Speaker
Description
The Large Hadron Collider (LHC) at CERN in Geneva is preparing for a major upgrade that will improve both its accelerator and particle detectors. This strategic move comes in anticipation of a tenfold increase in proton-proton collisions, expected to kick off by 2029 in the upcoming high-luminosity phase. The backbone of this evolution is the World-Wide LHC Computing Grid, crucial for handling the flood of data from these collisions. Therefore, expanding and adapting it is vital to meet the demands of the new phase, all while working within a tight budget. Many research and development projects are in progress to keep future resources manageable and cost-effective in managing the growing data. One area of focus is Content Delivery Network (CDN) techniques, which promise data access and resource use optimization, improving task performance by caching input data close to users. A comprehensive study has been conducted to assess how beneficial it would be to implement data caching for the Compact Muon Solenoid (CMS) experiment. This study, with a focus on Spanish computing facilities, shows that user analysis tasks are the ones that can benefit the most from CDN techniques.
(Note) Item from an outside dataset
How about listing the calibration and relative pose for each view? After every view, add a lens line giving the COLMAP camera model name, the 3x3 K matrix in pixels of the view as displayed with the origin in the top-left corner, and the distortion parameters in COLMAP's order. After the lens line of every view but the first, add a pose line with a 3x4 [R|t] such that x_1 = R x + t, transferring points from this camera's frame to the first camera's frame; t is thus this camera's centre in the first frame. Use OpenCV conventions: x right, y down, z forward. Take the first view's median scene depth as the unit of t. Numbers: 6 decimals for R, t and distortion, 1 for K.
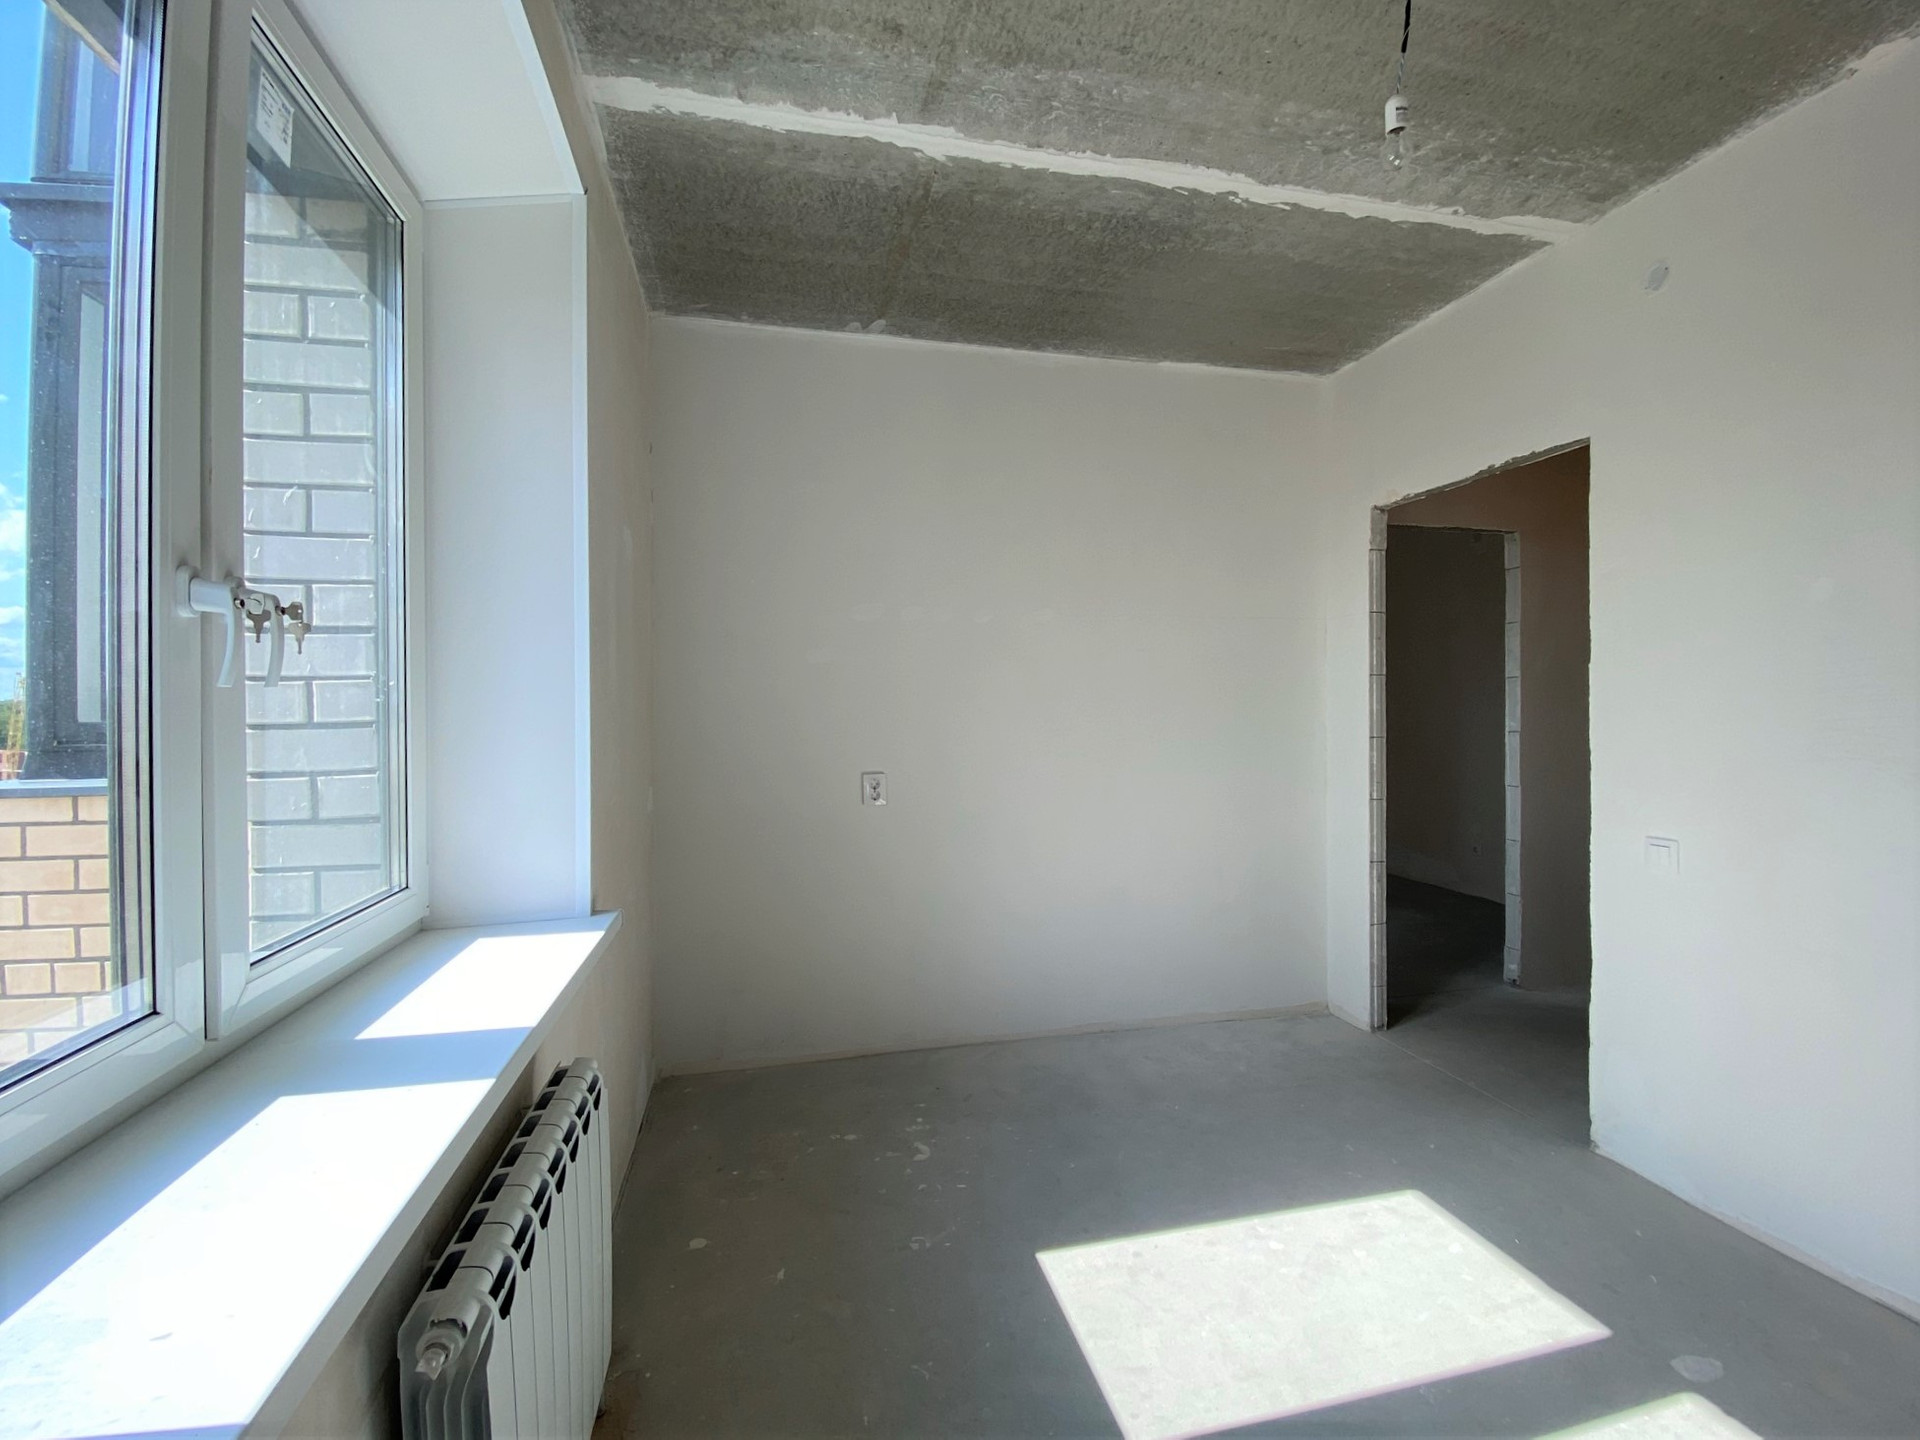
lens RADIAL K [[783.1, 0, 960.9], [0, 783.1, 709.3], [0, 0, 1]] dist [0.001693, -0.013606]
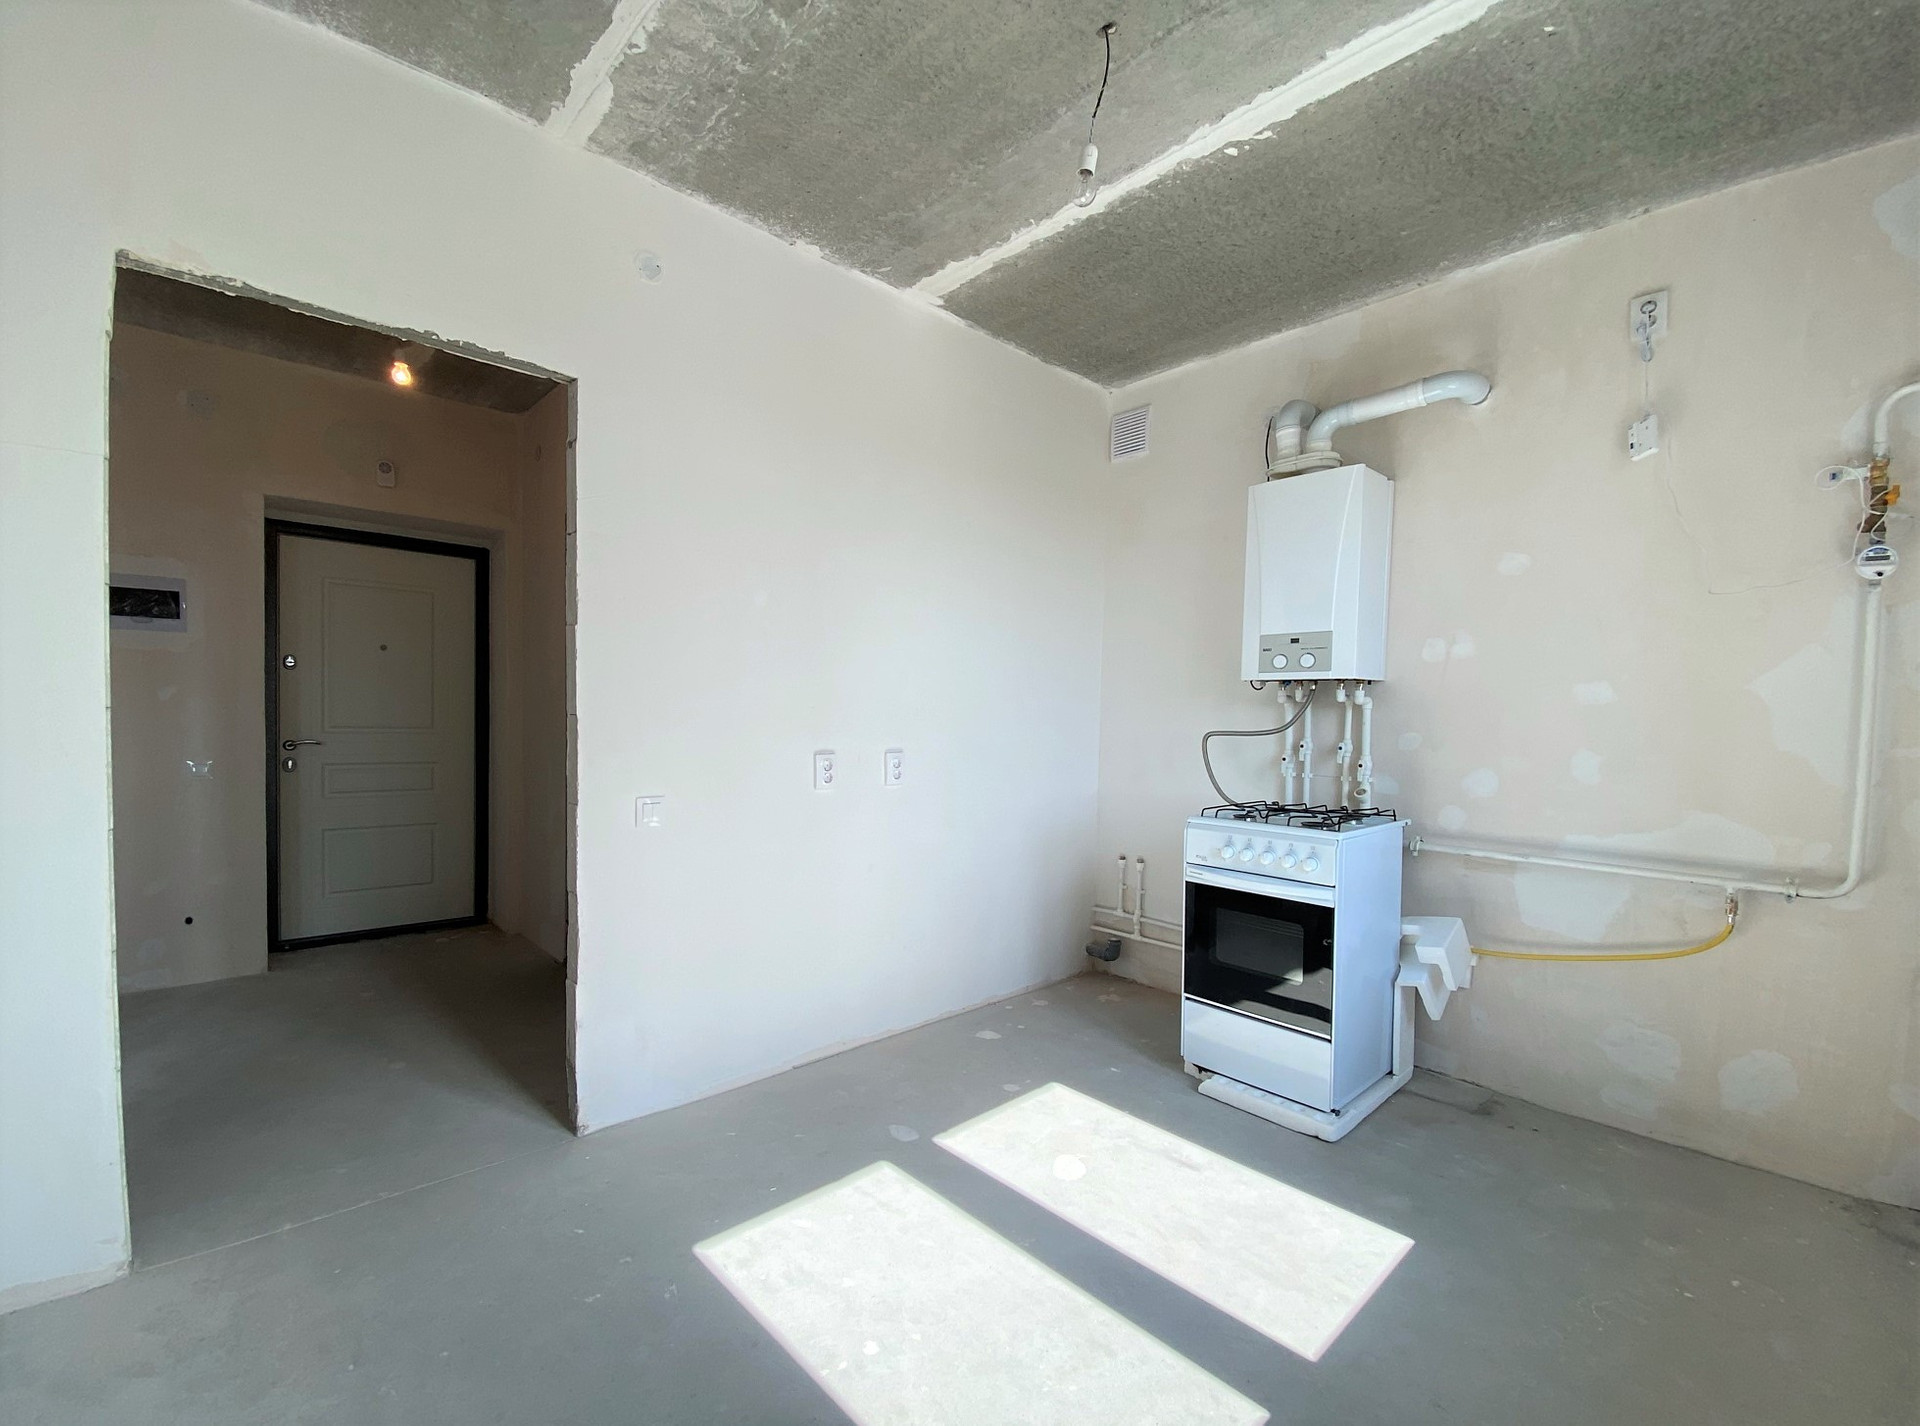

As a result, a data cache has been introduced in the region to understand these benefits better. In this contribution, we analyze remote data access from users in Spanish CMS sites to figure out the best size and network connectivity requirements for a data cache serving the whole Spanish region. Exploration of machine learning techniques, along with comparisons to traditional LRU mechanisms, allow for the identification and preservation of frequently accessed datasets within the cache. This approach aims to optimize storage usage efficiently, while prioritizing accessibility to the most popular data.